The North Korean authorities have asked parents to name their children Pok Il (bomb), Chung Sim (loyalty) and Ui Song (satellite), among others. According to them these names evoke patriotism for the country. 

Affectionate names like such as A Ri (loved one) and Su Mi (super beauty), which are similar to the ones used in South Korea were earlier ‘allowed’ in North Korea. However, these names will henceforth not be encouraged, the North Korean authorities have informed. 

The Kim Jong-Un led government has asked parents whose children have these affectionate names should have them changed to more patriotic and ideological monikers.

According to the report by The Mirror, Kim Jong Un wants parents to to give their children names with a final consonant and has threatened to fine those who do not comply, reportedly believing that names without a final consonant are "anti-socialist".

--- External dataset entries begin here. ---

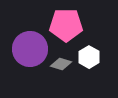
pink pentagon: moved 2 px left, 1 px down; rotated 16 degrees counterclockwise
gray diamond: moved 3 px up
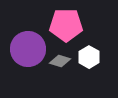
purple circle: moved 2 px left
gray diamond: moved 1 px left, 3 px up
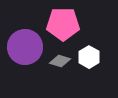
pink pentagon: moved 3 px left, 1 px up
purple circle: moved 3 px left, 2 px up
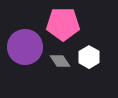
gray diamond: rotated 40 degrees clockwise
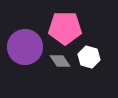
pink pentagon: moved 2 px right, 4 px down
white hexagon: rotated 15 degrees counterclockwise
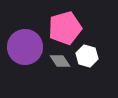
pink pentagon: rotated 16 degrees counterclockwise
white hexagon: moved 2 px left, 1 px up
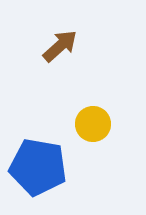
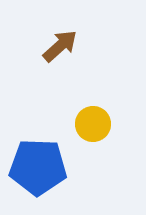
blue pentagon: rotated 8 degrees counterclockwise
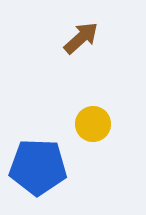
brown arrow: moved 21 px right, 8 px up
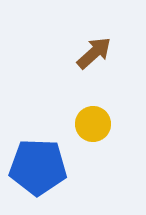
brown arrow: moved 13 px right, 15 px down
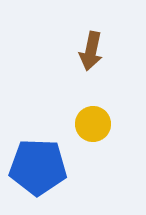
brown arrow: moved 3 px left, 2 px up; rotated 144 degrees clockwise
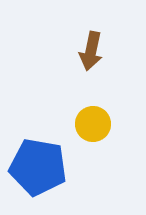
blue pentagon: rotated 8 degrees clockwise
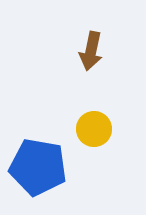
yellow circle: moved 1 px right, 5 px down
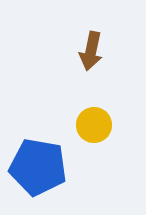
yellow circle: moved 4 px up
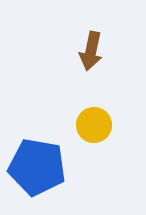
blue pentagon: moved 1 px left
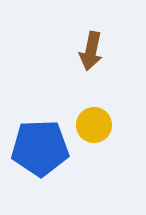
blue pentagon: moved 3 px right, 19 px up; rotated 12 degrees counterclockwise
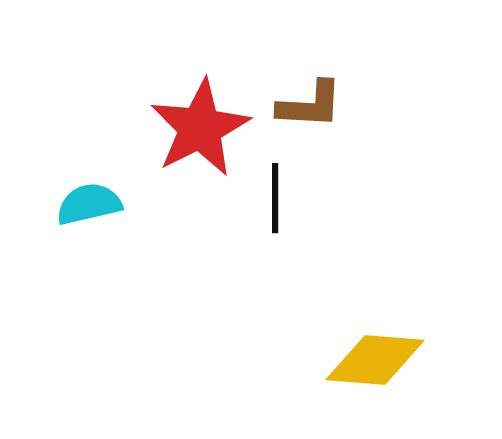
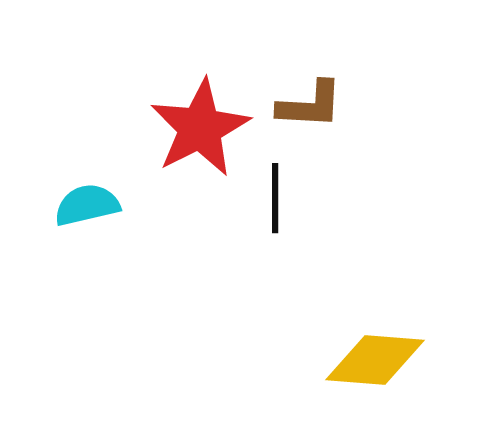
cyan semicircle: moved 2 px left, 1 px down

The report by the Mirror quoted an anonymous resident saying, “Residents are complaining that the authorities are forcing people to change their names according to the standards required by the state. Starting last month, notices have been constantly issued at the neighbourhood-watch unit's residents' meetings to correct all names without final consonants."

The resident added, "People with names that don't have a final consonant have until the end of the year to add political meanings to their name to meet revolutionary standards."

North Korea has flagged the similarity of names between North and South Korea. The resident added that new government's latest crackdown was to ensure that "new generation's name would reflect the current era of starvation and oppression".

"The order of the judicial authority to immediately change anti-socialist names has been emphasized at every residents' meeting since October," they said.

North Korean officials say that names must not be similar to those in South Korea, as tensions continue to rise between the two countries following a spate of missile tests conducted by the North along the contested border region.

North Korea fired about 130 artillery rounds on Monday into the water near its western and eastern sea borders with South Korea, the latest military action contributing to worsening relations between the neighbors.

North Korea’s military said the firings were a warning against ongoing South Korean artillery exercises near the inland border town of Cheorwon and blamed the South for worsening tensions.